[RECORD EXTRACTS]
Start of Block
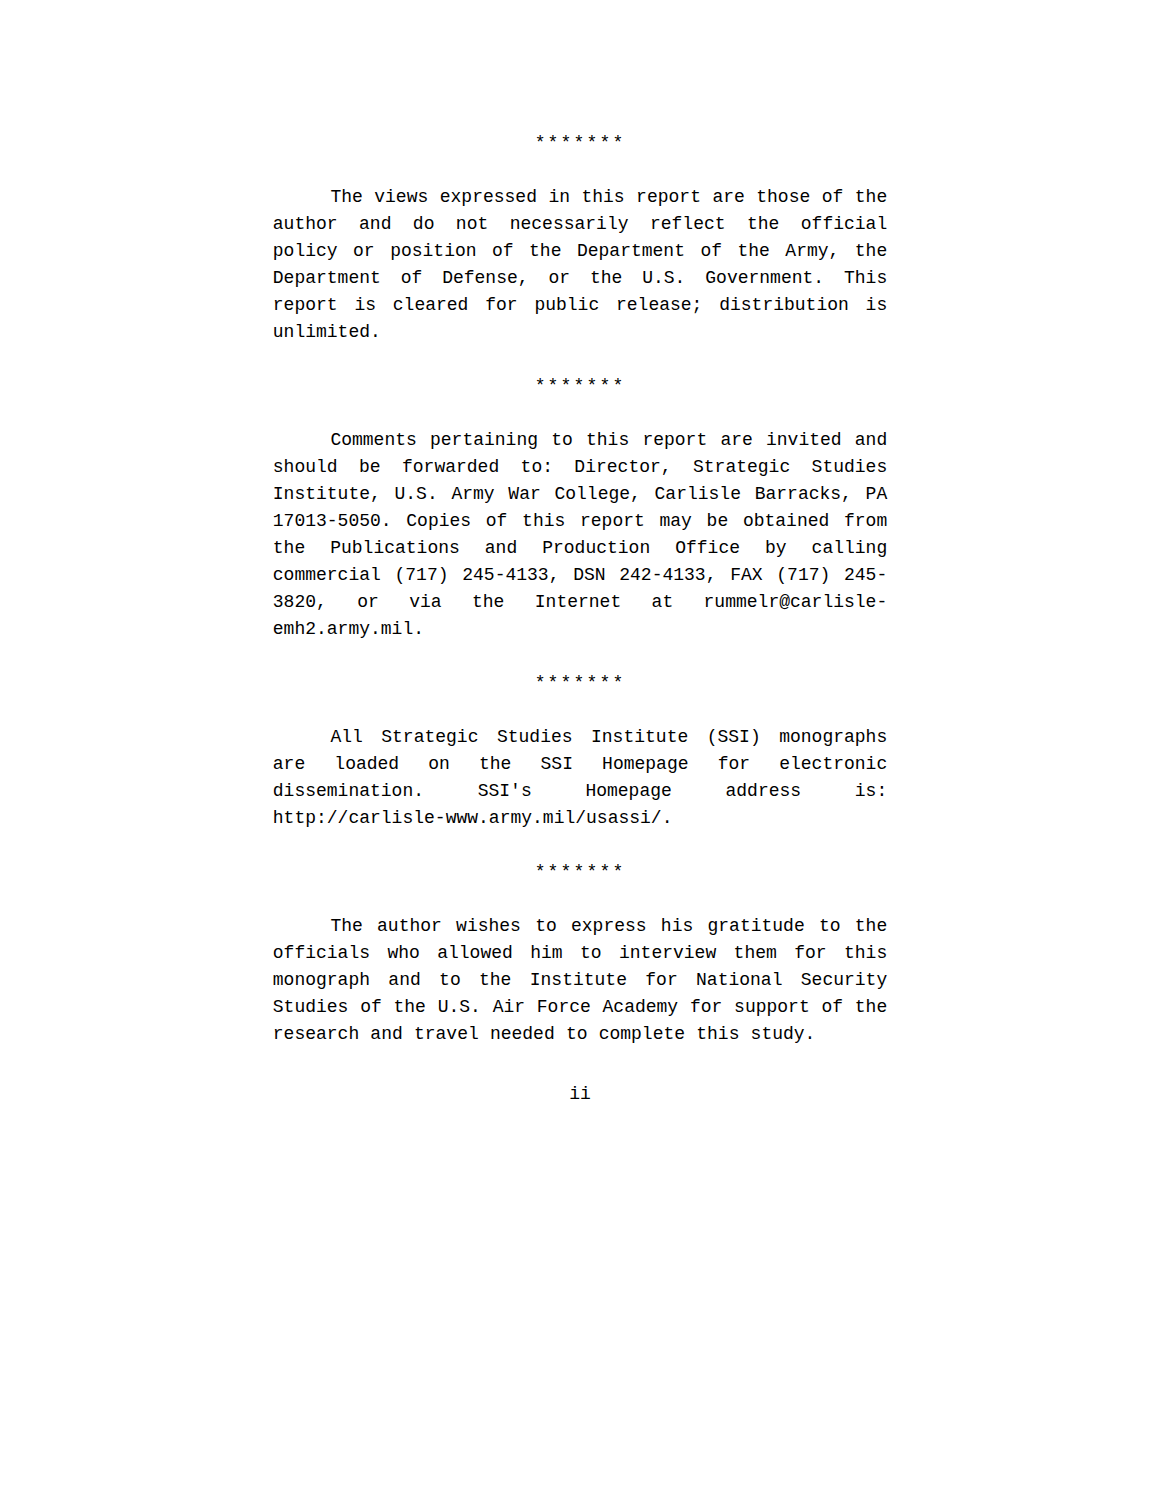*******
The views expressed in this report are those of the author and do not necessarily reflect the official policy or position of the Department of the Army, the Department of Defense, or the U.S. Government. This report is cleared for public release; distribution is unlimited.
*******
Comments pertaining to this report are invited and should be forwarded to: Director, Strategic Studies Institute, U.S. Army War College, Carlisle Barracks, PA 17013-5050. Copies of this report may be obtained from the Publications and Production Office by calling commercial (717) 245-4133, DSN 242-4133, FAX (717) 245-3820, or via the Internet at rummelr@carlisle-emh2.army.mil.
*******
All Strategic Studies Institute (SSI) monographs are loaded on the SSI Homepage for electronic dissemination. SSI's Homepage address is: http://carlisle-www.army.mil/usassi/.
*******
The author wishes to express his gratitude to the officials who allowed him to interview them for this monograph and to the Institute for National Security Studies of the U.S. Air Force Academy for support of the research and travel needed to complete this study.
ii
End of Block
[GOAL OF THE EXERCISE] Write the number of lines in the listing above that contain the word "Institute". No other text should appear.

[SOLUTION BELOW] 3